The Littleton Public Works Department is responsible for managing the city’s major drainageways and floodplains. The city works closely with Mile High Flood District to manage hydrologic and hydraulic studies that redefine floodplain delineations within the city. Major drainageways in the city that have floodplains delineated include:
- Big Dry Creek
- Slaughterhouse Gulch
- Little’s Creek
- Lee Gulch
- Rangeview Gulch
- Jackass Gulch
- Dad Clark Gulch
- South Platte River
- Drainageway D
- South Jeffco Drainage South
- and small portions of Dutch Creek, Three-Lakes Tributary, South Jeffco Drainage North, and Coon Creek
What is a “floodplain?”
The floodplain is an area of low-lying ground adjacent to a river or stream, subject to inundation of water during a large rainstorm and flood event. However, sometimes streams and creeks are put into underground pipes during urban development. Then, the floodplain is the amount of water that does not fit in the pipe and flows on the surface, such as in streets.
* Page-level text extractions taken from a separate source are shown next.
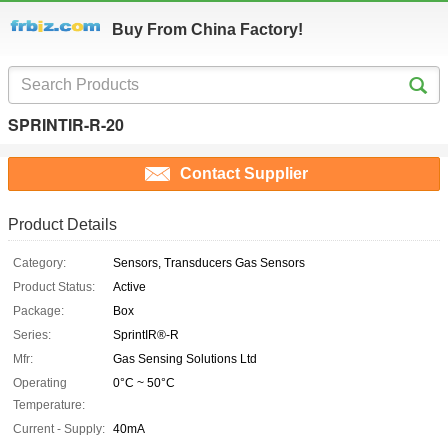
Buy From China Factory!
SPRINTIR-R-20
Contact Supplier
Product Details
Category:
Sensors, Transducers Gas Sensors
Product Status:
Active
Package:
Box
Series:
SprintIR®-R
Mfr:
Gas Sensing Solutions Ltd
Operating
0°C ~ 50°C
Temperature:
Current - Supply:
40mA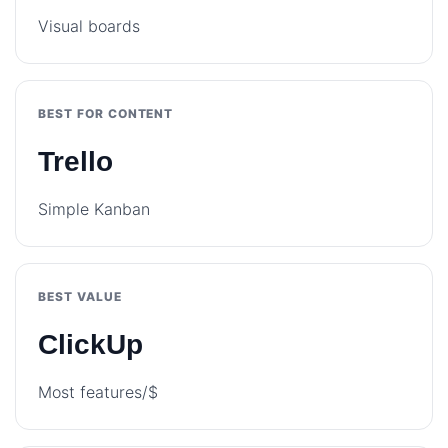
Visual boards
BEST FOR CONTENT
Trello
Simple Kanban
BEST VALUE
ClickUp
Most features/$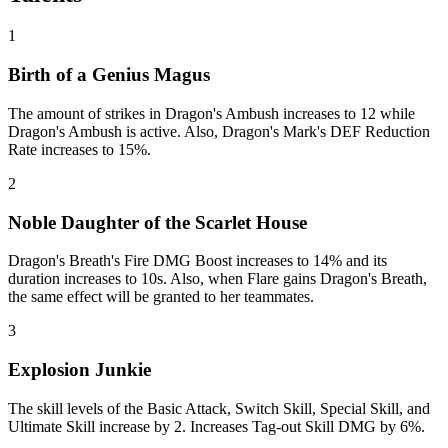
1
Birth of a Genius Magus
The amount of strikes in Dragon's Ambush increases to 12 while
Dragon's Ambush is active. Also, Dragon's Mark's DEF Reduction
Rate increases to 15%.
2
Noble Daughter of the Scarlet House
Dragon's Breath's Fire DMG Boost increases to 14% and its
duration increases to 10s. Also, when Flare gains Dragon's Breath,
the same effect will be granted to her teammates.
3
Explosion Junkie
The skill levels of the Basic Attack, Switch Skill, Special Skill, and
Ultimate Skill increase by 2. Increases Tag-out Skill DMG by 6%.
This occurs in a number of locations in Littleton.
The “100-year” flood event is the main floodplain that is shown on flood maps and represents the extents of water that can be expected in such a flood event. The “100-year” event means a flood that has a 1 in 100 chance of occurring (or being exceeded) in ANY YEAR. It is also called the “1% annual chance” event. Similarly, a “10-year” flood means a flood that has a 1 in 10 chance of occurring/exceed in any year. It is important to understand that “100-year” does NOT mean the flood occurs once every 100 years.
Flood history in Littleton
In Littleton, the flood season runs from about mid-April to mid-September. The usual cause of flooding is intense spring or summer thunderstorms causing rapid runoff of storm water. The areas of greatest flood threat are on the numerous tributary streams in Littleton, such as Little's Creek, Slaughterhouse Gulch, and Lee Gulch.
A significant flood occurred along the South Platte River in 1965. South Platte Park provides educational materials about the flood in the Carson Nature Center and also has a flood indicator sculpture.
In 2021, the Littleton city council adopted the Arapahoe County Hazard Mitigation Plan 2020-2025 (17 Mb) as part of all hazard planning, including floods.
This plan and the action items are collectively reviewed annually by participating communities, including Littleton. The last annual evaluation is summarized in these documents:
Floods are one of several natural disasters that could affect Littleton, as identified in the Arapahoe County Hazard Mitigation Plan (above). Use the National Risk Index for Natural Hazards tool from FEMA to view relative risk for various natural hazards at a county or census tract level.